Cycling saves lives – literally! One in four people in the UK are obese and the University of Oxford’s Department of public health has discovered there has been a “dramatic rise” in obesity-related deaths. Experts in The Lancet say that 30 minutes of daily exercise is the “bare minimum for health” and cycling is very easy to integrate into your daily routine. (It is also door-to-door and therefore very convenient.) A Dutch study has shown that people who cycle have fewer sick days: “The more often people cycle to work and the longer the distance travelled, the less they report sick.” What’s more, research has proven that the health and other benefits of cycling outweigh the potential risks such as being involved in a road traffic accident or exposure to air pollution.


Cycling saves you money.

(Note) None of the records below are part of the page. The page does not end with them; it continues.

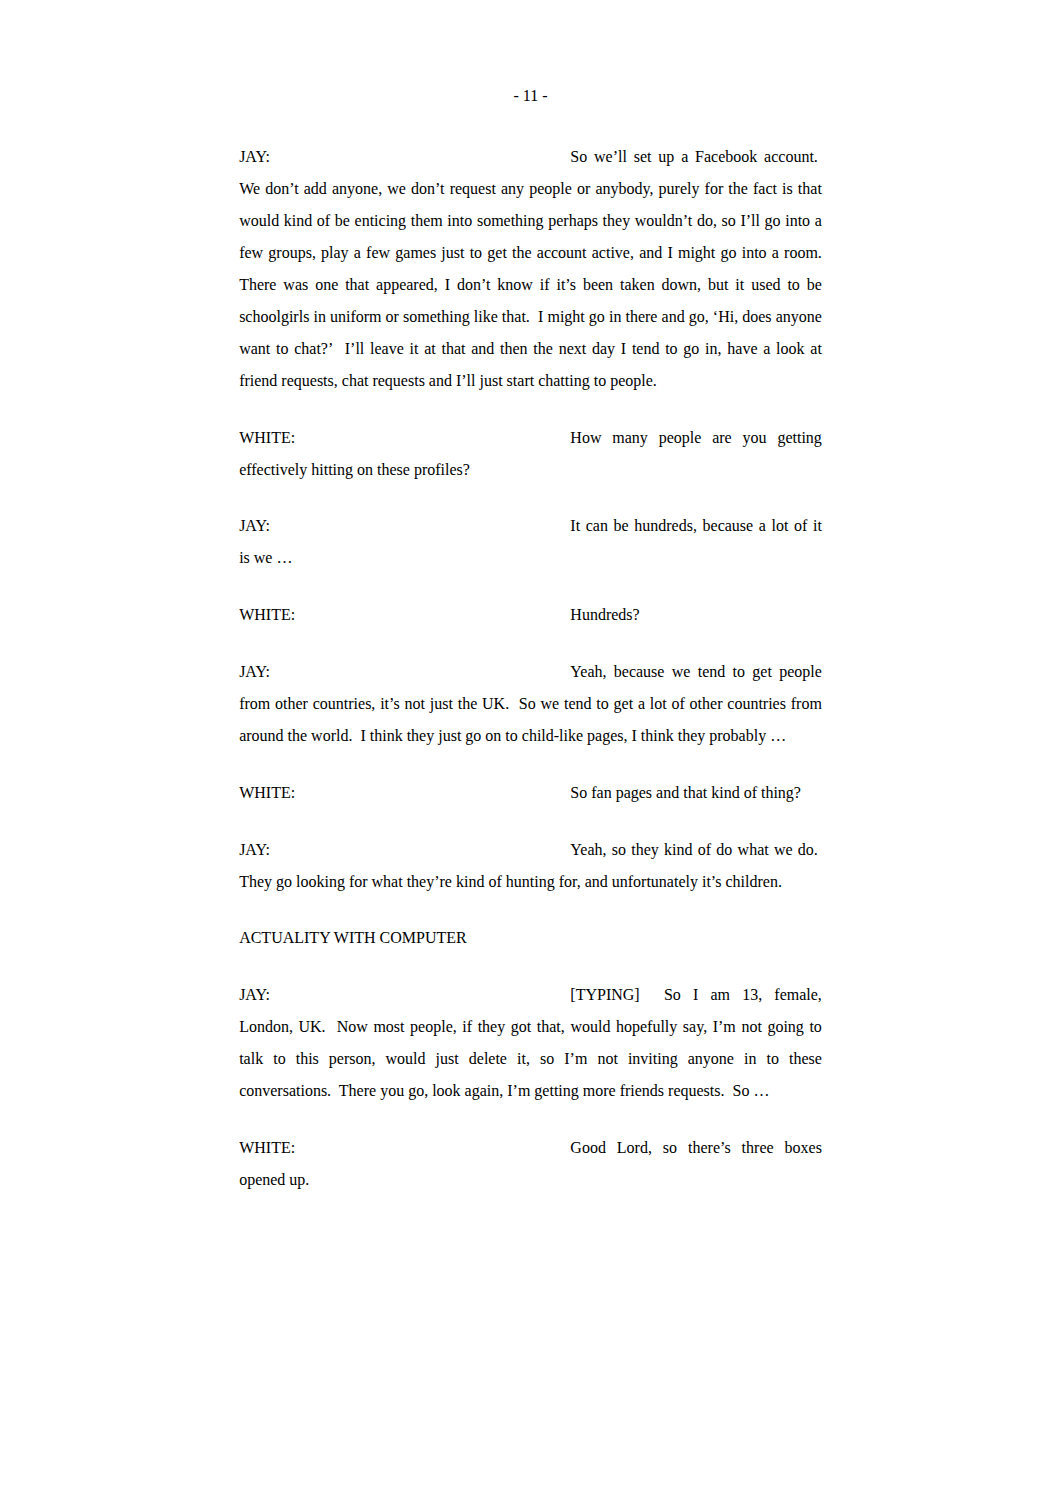- 11 -
JAY: So we’ll set up a Facebook account. We don’t add anyone, we don’t request any people or anybody, purely for the fact is that would kind of be enticing them into something perhaps they wouldn’t do, so I’ll go into a few groups, play a few games just to get the account active, and I might go into a room. There was one that appeared, I don’t know if it’s been taken down, but it used to be schoolgirls in uniform or something like that. I might go in there and go, ‘Hi, does anyone want to chat?’ I’ll leave it at that and then the next day I tend to go in, have a look at friend requests, chat requests and I’ll just start chatting to people.
WHITE: How many people are you getting effectively hitting on these profiles?
JAY: It can be hundreds, because a lot of it is we …
WHITE: Hundreds?
JAY: Yeah, because we tend to get people from other countries, it’s not just the UK. So we tend to get a lot of other countries from around the world. I think they just go on to child-like pages, I think they probably …
WHITE: So fan pages and that kind of thing?
JAY: Yeah, so they kind of do what we do. They go looking for what they’re kind of hunting for, and unfortunately it’s children.
ACTUALITY WITH COMPUTER
JAY:[TYPING] So I am 13, female, London, UK. Now most people, if they got that, would hopefully say, I’m not going to talk to this person, would just delete it, so I’m not inviting anyone in to these conversations. There you go, look again, I’m getting more friends requests. So …
WHITE: Good Lord, so there’s three boxes opened up.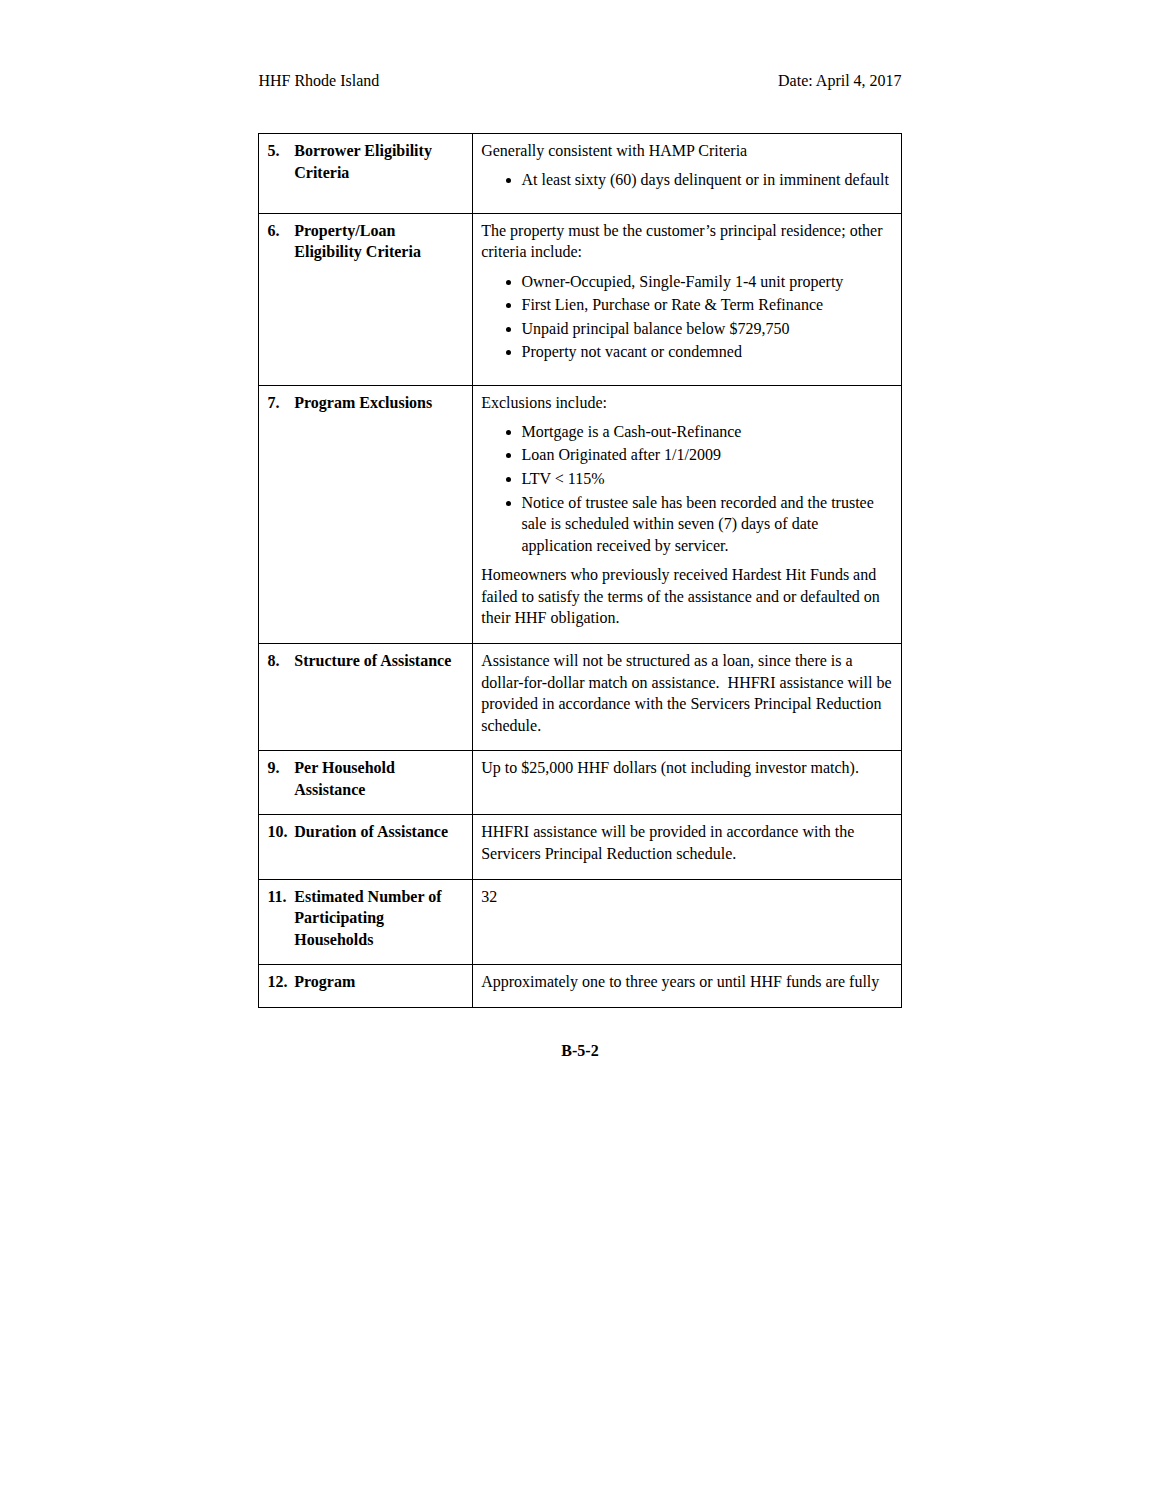HHF Rhode Island
Date: April 4, 2017
| 5. Borrower Eligibility Criteria | Generally consistent with HAMP Criteria At least sixty (60) days delinquent or in imminent default |
| 6. Property/Loan Eligibility Criteria | The property must be the customer’s principal residence; other criteria include: Owner-Occupied, Single-Family 1-4 unit property First Lien, Purchase or Rate & Term Refinance Unpaid principal balance below $729,750 Property not vacant or condemned |
| 7. Program Exclusions | Exclusions include: Mortgage is a Cash-out-Refinance Loan Originated after 1/1/2009 LTV < 115% Notice of trustee sale has been recorded and the trustee sale is scheduled within seven (7) days of date application received by servicer. Homeowners who previously received Hardest Hit Funds and failed to satisfy the terms of the assistance and or defaulted on their HHF obligation. |
| 8. Structure of Assistance | Assistance will not be structured as a loan, since there is a dollar-for-dollar match on assistance. HHFRI assistance will be provided in accordance with the Servicers Principal Reduction schedule. |
| 9. Per Household Assistance | Up to $25,000 HHF dollars (not including investor match). |
| 10. Duration of Assistance | HHFRI assistance will be provided in accordance with the Servicers Principal Reduction schedule. |
| 11. Estimated Number of Participating Households | 32 |
| 12. Program | Approximately one to three years or until HHF funds are fully |
B-5-2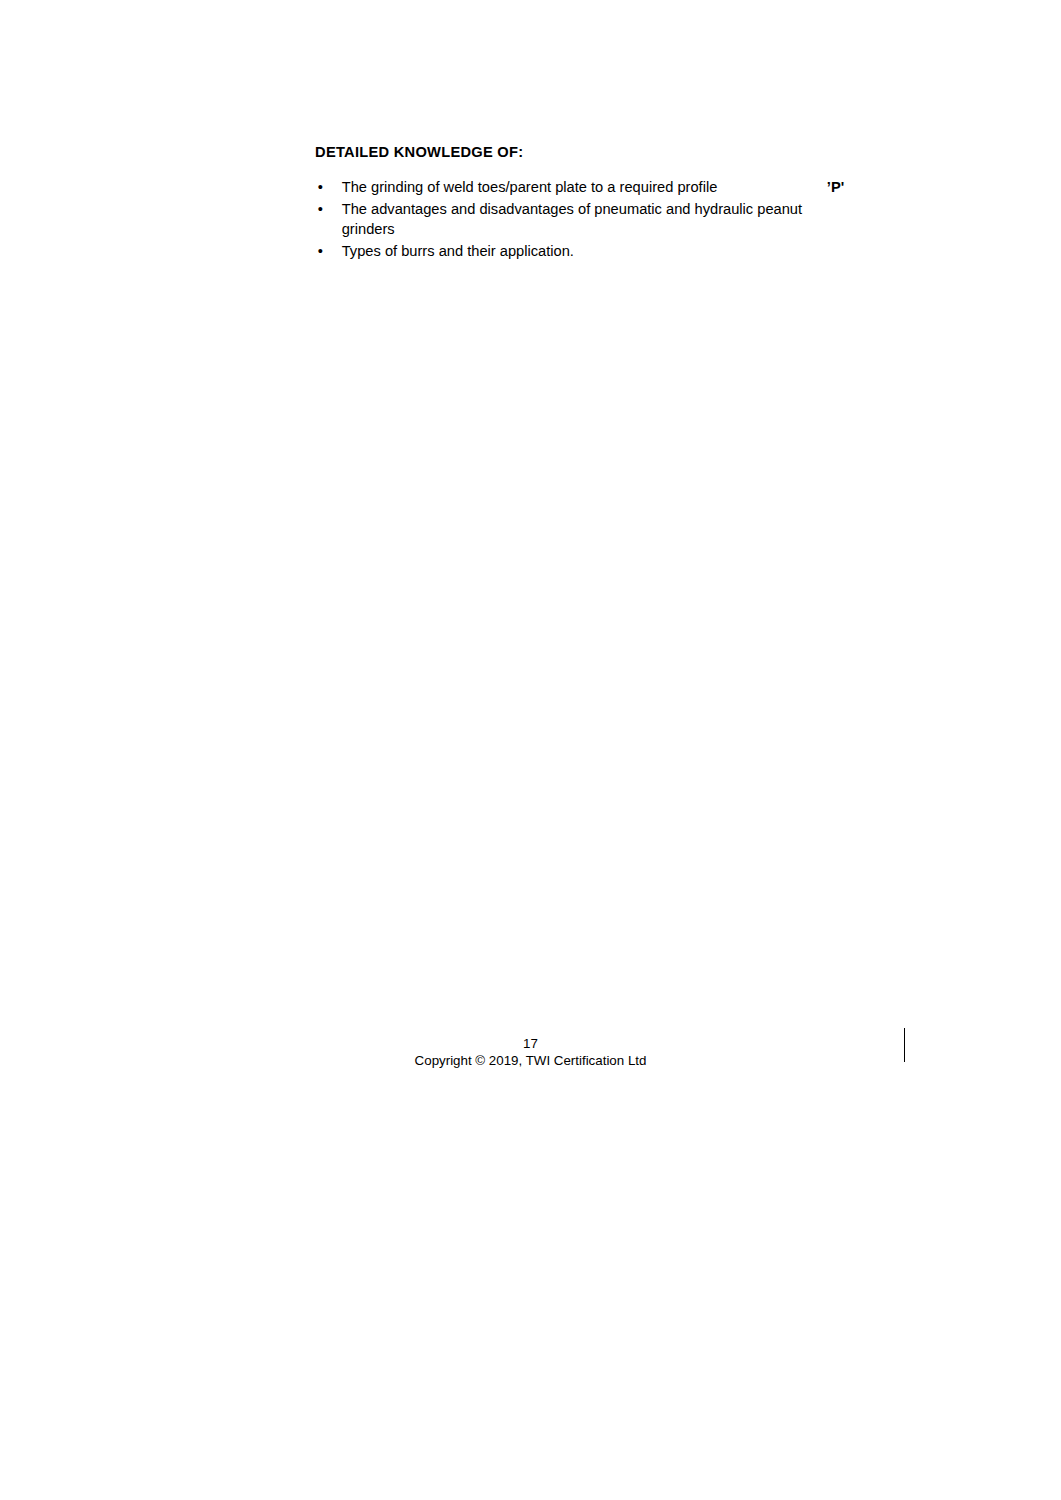DETAILED KNOWLEDGE OF:
’P'The grinding of weld toes/parent plate to a required profile
The advantages and disadvantages of pneumatic and hydraulic peanut grinders
Types of burrs and their application.
17 Copyright © 2019, TWI Certification Ltd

We know that there’s an economic crisis, and we know that there’s a debt crisis, but few people know that cycling to work can save you a lot of money. For the people who did the Banners Gate to Victoria Square route, that’s £6 for the day if they normally drive a car, which works out to £160 a month. Going from Quinton to town by bike and back on a daily basis would save you a whopping £1,222 a year! Just think of all the things you could spend that money on. You also save on parking costs, and if you’re fed up of waiting in queues at the petrol station and being stuck in traffic, cycling is really the way to go.


We tried to get as many people as possible involved in the event, and contacted forums, elected councillors, and the media. We tweeted, e-mailed, got articles posted on blogs all over the city, put posters up and handed out flyers.


Disappointingly, Birmingham City Council failed to provide as much support as we’d have liked in promoting the event, although the cycling officer did provide a gazebo, a couple of tables and some hot water. Two councillors, Martin Straker Welds and David Radcliffe, out of the fifty or so we invited gamely joined the trains at Moseley and Row Heath Pavilion and were very enthusiastic about the day.


Media coverage was great as Midlands Today put a helmet cam on one rider, and filmed the ride from start to finish, as well as taking video footage of the gathering at the end. A film crew also filmed the event for Friends of the Earth’s 40th anniversary and all our photos are up on Facebook.


Most of all, however, it was great to see so many commuters congregating in the sunshine and wearing smiles at the end of their journey. How often do you see that in a car park of a morning?